(TASK INSTRUCTIONS): Beginning with the line that contains "[278,153,443,173] 200年9月1日—200 ->" and concluding with the final line of the listing below, output each line exactly, and only those lines.

(DATA FOR REVIEW):
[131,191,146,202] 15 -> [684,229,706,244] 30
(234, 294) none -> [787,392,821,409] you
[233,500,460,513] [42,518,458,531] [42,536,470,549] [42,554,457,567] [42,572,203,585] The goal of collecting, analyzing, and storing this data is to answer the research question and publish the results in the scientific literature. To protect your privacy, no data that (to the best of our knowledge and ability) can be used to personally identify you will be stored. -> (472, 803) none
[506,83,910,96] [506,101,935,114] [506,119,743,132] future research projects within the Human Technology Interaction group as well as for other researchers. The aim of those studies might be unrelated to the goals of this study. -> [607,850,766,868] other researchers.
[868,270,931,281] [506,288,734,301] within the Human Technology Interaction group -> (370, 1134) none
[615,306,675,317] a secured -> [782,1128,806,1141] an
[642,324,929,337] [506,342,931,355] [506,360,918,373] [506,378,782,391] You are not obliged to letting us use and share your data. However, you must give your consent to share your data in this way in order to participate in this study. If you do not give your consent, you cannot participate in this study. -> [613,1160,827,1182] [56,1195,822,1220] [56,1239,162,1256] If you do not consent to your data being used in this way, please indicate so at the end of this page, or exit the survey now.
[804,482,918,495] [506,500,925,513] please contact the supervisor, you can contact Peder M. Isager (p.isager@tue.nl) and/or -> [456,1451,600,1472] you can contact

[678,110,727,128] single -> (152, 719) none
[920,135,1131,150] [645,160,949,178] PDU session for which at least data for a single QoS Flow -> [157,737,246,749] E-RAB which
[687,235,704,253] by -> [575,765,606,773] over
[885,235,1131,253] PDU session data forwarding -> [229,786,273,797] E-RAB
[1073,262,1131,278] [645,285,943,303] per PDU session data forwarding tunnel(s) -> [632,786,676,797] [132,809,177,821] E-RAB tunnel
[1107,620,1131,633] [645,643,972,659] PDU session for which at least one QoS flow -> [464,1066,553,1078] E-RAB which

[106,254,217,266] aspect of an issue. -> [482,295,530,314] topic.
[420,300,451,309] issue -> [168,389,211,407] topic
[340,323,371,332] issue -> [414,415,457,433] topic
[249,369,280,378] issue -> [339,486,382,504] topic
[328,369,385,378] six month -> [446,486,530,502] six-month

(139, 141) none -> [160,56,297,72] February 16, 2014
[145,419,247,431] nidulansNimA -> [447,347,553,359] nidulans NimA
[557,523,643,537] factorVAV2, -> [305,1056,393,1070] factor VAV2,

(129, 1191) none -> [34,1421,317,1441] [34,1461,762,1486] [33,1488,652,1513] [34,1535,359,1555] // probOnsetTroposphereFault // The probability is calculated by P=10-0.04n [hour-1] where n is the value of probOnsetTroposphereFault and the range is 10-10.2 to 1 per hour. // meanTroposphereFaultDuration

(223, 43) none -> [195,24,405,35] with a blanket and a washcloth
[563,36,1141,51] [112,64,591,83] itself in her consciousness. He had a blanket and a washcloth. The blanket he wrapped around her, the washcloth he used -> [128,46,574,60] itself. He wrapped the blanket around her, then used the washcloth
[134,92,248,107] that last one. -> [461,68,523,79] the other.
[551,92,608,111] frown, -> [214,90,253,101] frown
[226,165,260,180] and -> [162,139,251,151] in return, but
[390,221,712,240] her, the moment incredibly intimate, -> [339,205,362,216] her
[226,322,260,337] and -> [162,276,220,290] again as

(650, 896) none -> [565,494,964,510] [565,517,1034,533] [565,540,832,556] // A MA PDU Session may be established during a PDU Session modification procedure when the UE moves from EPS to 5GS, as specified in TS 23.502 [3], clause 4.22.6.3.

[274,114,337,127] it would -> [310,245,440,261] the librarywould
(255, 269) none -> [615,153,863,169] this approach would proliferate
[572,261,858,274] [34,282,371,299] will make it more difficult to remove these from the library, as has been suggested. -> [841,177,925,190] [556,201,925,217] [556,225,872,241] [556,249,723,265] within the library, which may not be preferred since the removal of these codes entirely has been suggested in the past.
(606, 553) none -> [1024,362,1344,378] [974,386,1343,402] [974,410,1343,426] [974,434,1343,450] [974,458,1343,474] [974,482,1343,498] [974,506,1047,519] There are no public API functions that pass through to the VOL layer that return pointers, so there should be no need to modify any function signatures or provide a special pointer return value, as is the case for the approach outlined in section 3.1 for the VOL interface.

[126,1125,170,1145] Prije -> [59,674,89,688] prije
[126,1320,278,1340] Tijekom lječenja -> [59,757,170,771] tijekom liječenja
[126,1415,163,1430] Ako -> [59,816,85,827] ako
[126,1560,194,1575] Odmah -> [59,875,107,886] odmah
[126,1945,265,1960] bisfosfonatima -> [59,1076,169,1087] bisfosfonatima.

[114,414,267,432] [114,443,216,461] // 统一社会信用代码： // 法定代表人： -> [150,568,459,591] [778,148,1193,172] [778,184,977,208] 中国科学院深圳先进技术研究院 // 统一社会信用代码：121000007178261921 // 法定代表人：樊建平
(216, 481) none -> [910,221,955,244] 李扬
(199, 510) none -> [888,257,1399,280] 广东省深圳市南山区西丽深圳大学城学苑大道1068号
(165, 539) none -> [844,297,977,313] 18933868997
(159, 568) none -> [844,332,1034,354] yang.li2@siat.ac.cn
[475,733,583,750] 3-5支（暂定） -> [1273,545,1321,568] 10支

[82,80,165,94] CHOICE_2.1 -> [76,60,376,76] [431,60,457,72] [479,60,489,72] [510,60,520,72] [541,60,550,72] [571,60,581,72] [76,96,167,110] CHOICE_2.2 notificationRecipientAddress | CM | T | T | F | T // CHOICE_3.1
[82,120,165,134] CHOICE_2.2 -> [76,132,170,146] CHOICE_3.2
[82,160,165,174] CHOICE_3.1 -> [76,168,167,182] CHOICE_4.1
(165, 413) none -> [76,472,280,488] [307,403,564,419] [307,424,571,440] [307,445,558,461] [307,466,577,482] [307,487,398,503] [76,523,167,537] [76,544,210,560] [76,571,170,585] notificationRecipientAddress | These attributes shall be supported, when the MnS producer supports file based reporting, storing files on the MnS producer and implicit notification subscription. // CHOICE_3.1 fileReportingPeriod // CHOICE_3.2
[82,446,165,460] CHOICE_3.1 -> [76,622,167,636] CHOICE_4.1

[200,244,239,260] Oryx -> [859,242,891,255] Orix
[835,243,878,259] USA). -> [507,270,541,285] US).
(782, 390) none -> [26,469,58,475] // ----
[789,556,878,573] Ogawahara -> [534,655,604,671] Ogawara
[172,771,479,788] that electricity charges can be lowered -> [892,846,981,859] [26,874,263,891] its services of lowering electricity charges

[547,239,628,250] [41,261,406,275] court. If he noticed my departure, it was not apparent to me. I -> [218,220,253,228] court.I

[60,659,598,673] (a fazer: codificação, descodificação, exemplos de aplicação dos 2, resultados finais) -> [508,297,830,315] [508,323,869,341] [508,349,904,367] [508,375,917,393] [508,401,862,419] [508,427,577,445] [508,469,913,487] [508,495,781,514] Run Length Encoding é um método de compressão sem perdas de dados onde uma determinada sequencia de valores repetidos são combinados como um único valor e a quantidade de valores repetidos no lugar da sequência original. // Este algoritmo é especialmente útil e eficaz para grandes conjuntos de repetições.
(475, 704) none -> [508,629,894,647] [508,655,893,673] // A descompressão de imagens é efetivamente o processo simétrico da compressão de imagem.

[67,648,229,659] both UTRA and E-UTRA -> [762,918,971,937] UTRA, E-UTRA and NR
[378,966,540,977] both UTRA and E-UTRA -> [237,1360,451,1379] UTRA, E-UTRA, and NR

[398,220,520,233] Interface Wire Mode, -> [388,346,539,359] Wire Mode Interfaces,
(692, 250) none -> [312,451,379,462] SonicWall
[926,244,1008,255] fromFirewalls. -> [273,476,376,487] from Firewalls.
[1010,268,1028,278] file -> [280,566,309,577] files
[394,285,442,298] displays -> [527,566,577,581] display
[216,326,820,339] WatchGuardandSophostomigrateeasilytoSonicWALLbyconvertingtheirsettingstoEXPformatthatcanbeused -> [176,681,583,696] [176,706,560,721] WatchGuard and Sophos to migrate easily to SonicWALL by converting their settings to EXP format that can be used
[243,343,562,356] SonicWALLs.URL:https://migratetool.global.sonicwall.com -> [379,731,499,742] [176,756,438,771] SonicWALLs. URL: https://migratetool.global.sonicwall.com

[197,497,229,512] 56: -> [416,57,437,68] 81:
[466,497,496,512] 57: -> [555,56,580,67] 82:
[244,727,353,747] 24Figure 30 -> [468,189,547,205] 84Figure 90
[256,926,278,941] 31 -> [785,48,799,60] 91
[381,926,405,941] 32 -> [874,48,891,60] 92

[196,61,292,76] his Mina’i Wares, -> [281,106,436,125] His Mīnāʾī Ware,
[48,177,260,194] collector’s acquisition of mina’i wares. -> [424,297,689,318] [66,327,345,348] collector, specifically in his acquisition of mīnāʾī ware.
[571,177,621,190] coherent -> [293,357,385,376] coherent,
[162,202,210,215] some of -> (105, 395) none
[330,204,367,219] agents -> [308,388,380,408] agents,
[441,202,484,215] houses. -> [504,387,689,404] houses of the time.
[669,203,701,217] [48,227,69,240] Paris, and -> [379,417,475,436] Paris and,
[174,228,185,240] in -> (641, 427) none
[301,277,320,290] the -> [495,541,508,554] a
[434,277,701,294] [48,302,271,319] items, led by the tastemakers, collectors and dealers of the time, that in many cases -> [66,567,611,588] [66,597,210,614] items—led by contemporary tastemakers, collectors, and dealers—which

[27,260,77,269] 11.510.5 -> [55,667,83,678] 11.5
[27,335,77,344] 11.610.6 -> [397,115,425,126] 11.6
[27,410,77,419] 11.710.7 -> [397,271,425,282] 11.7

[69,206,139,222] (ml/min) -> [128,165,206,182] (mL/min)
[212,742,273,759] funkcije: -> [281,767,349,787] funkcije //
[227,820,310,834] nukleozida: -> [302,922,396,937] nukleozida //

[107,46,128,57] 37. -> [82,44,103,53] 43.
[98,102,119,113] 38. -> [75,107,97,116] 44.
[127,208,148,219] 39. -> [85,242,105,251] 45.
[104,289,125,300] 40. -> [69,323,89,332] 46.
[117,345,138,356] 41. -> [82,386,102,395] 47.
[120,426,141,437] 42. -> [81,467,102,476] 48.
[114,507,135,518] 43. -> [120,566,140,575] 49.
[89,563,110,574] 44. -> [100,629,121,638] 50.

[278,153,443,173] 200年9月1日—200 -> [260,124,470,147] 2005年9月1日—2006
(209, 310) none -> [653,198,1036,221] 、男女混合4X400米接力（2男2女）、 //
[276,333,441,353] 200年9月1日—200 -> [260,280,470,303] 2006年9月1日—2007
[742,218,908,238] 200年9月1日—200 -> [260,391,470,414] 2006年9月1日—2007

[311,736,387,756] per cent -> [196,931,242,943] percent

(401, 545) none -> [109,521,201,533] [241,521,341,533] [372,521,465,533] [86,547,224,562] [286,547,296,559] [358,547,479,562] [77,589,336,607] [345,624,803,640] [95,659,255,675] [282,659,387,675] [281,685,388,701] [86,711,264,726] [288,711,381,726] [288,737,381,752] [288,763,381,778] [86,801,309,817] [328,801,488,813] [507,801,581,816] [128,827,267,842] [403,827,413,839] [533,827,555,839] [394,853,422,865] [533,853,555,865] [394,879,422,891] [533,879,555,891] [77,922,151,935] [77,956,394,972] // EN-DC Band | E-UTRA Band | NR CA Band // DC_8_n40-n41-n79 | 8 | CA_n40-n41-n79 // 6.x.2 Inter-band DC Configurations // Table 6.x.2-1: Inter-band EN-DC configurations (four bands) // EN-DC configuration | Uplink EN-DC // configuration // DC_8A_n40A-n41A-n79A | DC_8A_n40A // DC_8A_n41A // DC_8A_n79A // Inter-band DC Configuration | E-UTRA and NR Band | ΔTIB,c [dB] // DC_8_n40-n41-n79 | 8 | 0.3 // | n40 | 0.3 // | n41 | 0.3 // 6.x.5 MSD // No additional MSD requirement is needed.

(OUTPUT OF THE TASK):
[278,153,443,173] 200年9月1日—200 -> [260,124,470,147] 2005年9月1日—2006
(209, 310) none -> [653,198,1036,221] 、男女混合4X400米接力（2男2女）、 //
[276,333,441,353] 200年9月1日—200 -> [260,280,470,303] 2006年9月1日—2007
[742,218,908,238] 200年9月1日—200 -> [260,391,470,414] 2006年9月1日—2007

[311,736,387,756] per cent -> [196,931,242,943] percent

(401, 545) none -> [109,521,201,533] [241,521,341,533] [372,521,465,533] [86,547,224,562] [286,547,296,559] [358,547,479,562] [77,589,336,607] [345,624,803,640] [95,659,255,675] [282,659,387,675] [281,685,388,701] [86,711,264,726] [288,711,381,726] [288,737,381,752] [288,763,381,778] [86,801,309,817] [328,801,488,813] [507,801,581,816] [128,827,267,842] [403,827,413,839] [533,827,555,839] [394,853,422,865] [533,853,555,865] [394,879,422,891] [533,879,555,891] [77,922,151,935] [77,956,394,972] // EN-DC Band | E-UTRA Band | NR CA Band // DC_8_n40-n41-n79 | 8 | CA_n40-n41-n79 // 6.x.2 Inter-band DC Configurations // Table 6.x.2-1: Inter-band EN-DC configurations (four bands) // EN-DC configuration | Uplink EN-DC // configuration // DC_8A_n40A-n41A-n79A | DC_8A_n40A // DC_8A_n41A // DC_8A_n79A // Inter-band DC Configuration | E-UTRA and NR Band | ΔTIB,c [dB] // DC_8_n40-n41-n79 | 8 | 0.3 // | n40 | 0.3 // | n41 | 0.3 // 6.x.5 MSD // No additional MSD requirement is needed.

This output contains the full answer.